“Except the Lord build the house, they labour in vain that build it” (Psalm 127:1).
Exceptional fathers do what other fathers refuse to do. Extraordinary fathers do regularly what others do only occasionally. They discipline their children, protect their children, train their children, teach their children, and put forth incredible effort in raising their children in the ways of God. But they realize that apart from God’s direct intervention, their labor is in vain. They work like it is all up to them, but pray like it is all up to God. They know the Lord must build the house.
The same God who instructs fathers to actively participate in the rearing of children also requires us to live lives of faith and dependence. Too many bought into the notion that successful childrearing was guaranteed if parents merely taught the correct principles. Scores of parents believed that isolating their children from other sinners ensured they would be saved from the dangers of negative peer pressure.
Yet we have witnessed large numbers of well-taught young people who walked away from the faith. The “world” from which many sought to shield their children from is not only resident in others, but in all of us, including our children. The extraordinary father realizes the Lord must “build the house.” He is not negligent in his parental duties, but he is perceptive enough to know that God’s presence is just as important as His principles. He understands that parenting is more than cause and effect—it calls for active cooperation with God at the living level of daily life. He acknowledges that the Lord must “build” the house.
The discerning father cries out to God for guidance. He is so aware of his need for God that he beckons frequently for divine assistance. The man who is aware of his weakness is forced to call on God for deliverance. The father who grasps his ignorance calls on the Lord for wisdom.

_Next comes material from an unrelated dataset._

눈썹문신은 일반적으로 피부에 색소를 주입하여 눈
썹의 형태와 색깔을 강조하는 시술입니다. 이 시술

The man who senses the gravity of his shepherding responsibility for his family will become desperate at times. And this desperation finds expression in exclamatory prayer. He latches hold on this verse with all his might, “Let us therefore come boldly unto the throne of grace, that we may obtain mercy, and find grace to help in time of need” (Hebrews 4:16). It is the “throne of grace” where mercy and help are found, and the discerning man cries out for divine direction.
The listening father is responsive to God’s directives. He is sensitive enough to hear God ’s voice, and tenacious enough to implement divine instructions. When our children were small we lived in a subdivision. It became apparent to me that our neighborhood was in reality an extension of Sodom and Gomorrah. My wife and I made the decision to move to the country to shield our children from avoidable negative influences.

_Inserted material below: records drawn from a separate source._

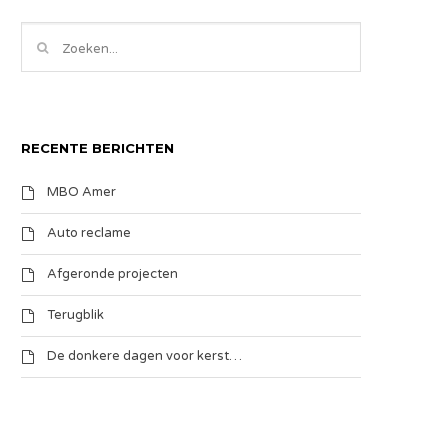
RECENTE BERICHTEN
MBO Amer
Auto reclame
Afgeronde projecten
Terugblik
De donkere dagen voor kerst…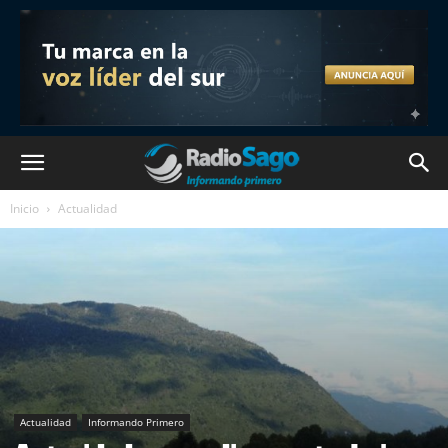
Inicio
Actualidad
Actualidad
Informando Primero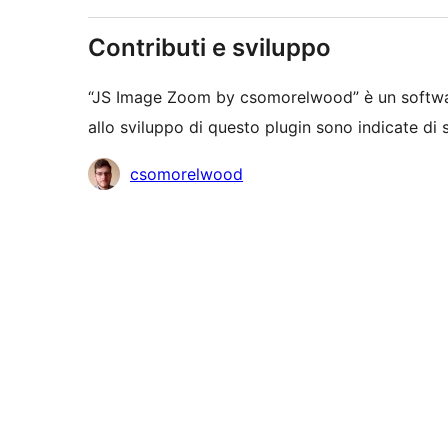
Contributi e sviluppo
“JS Image Zoom by csomorelwood” è un softwar
allo sviluppo di questo plugin sono indicate di 
Collaboratori
csomorelwood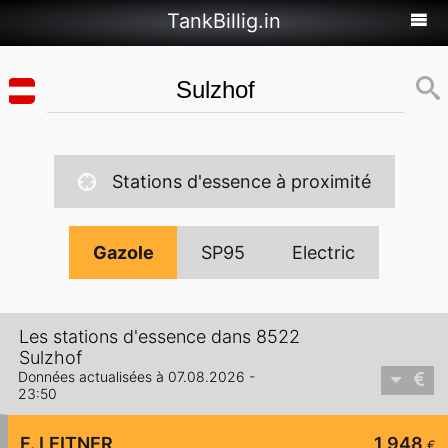
TankBillig.in
Stations d'essence à proximité
Gazole
SP95
Electric
Les stations d'essence dans 8522
Sulzhof
Données actualisées à 07.08.2026 -
23:50
F. LEITNER
1,948
€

As you walk with God, you will develop the ability to recognize His speaking voice. When He speaks, you must act on every charge that God places before you. God’s directives are tailormade—they vary from person to person. So this is not a one-size-fits-all proposition. God speaks with specificity to all His own. When God speaks, you not only listen; you should also act.
The Spirit-filled father brings God into his family environment. He is a conduit from heaven into his home. A sanctified atmosphere yields a prolific impact on family members. What you are is more important than what you say. Your attitudes, responses, and initiatives are vital. When a man is animated with the life of God within him, he carries an unseen influence which is powerful. The life of faith is not as some portray—freedom from pressure and temptation. A faith-filled father is not flawless, but he trusts God enough to repent when he fails. He has learned to walk the Calvary Road. He knows when he misses the mark, and makes a beeline back to the Cross for cleansing. Walking in the Spirit enables a man to live above the lusts of his flesh (Galatians 5:16). This vital reality of interaction with God brings a freshness and reality into his home. Scripture teaches that a family can be sanctified through one holy parent (see 1 Corinthians 7:14).

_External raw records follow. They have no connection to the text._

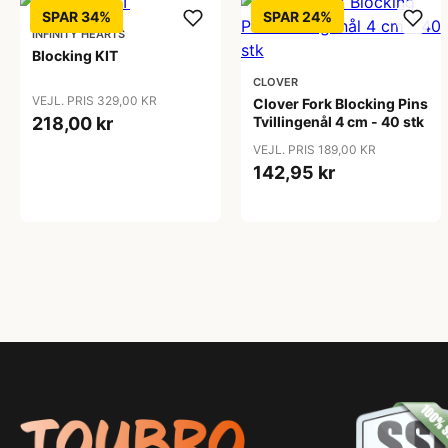
SPAR 34%
SPAR 24%
INFINITY HEARTS
Blocking KIT
CLOVER
VEJL. PRIS 329,00 KR
Clover Fork Blocking Pins
218,00 kr
Tvillingenål 4 cm - 40 stk
VEJL. PRIS 189,00 KR
142,95 kr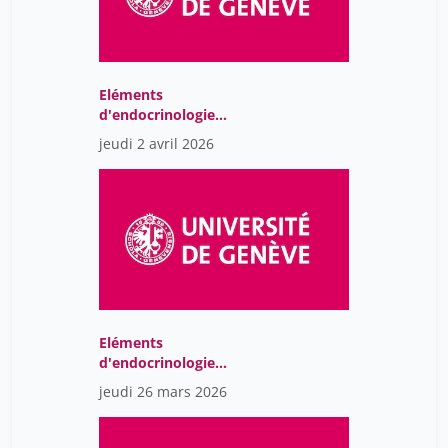
Eléments
d'endocrinologie
moléculaire
jeudi 2 avril 2026
Eléments
d'endocrinologie
moléculaire
jeudi 26 mars 2026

While you are laboring with your obligations, you must deliberately trust God to build your house. God’s grace does not eliminate your responsibility. Your efforts are necessary, but they are insufficient apart from the Lord’s involvement.
To Think and Pray About…
- Being an extraordinary father is not possible by human effort alone; thanks be to God that we can labor with Him in this!
- “Lord, may I recognize Your voice guiding me in the Bible.”
- Think of three ways you could bring a sense of God’s presence into your home.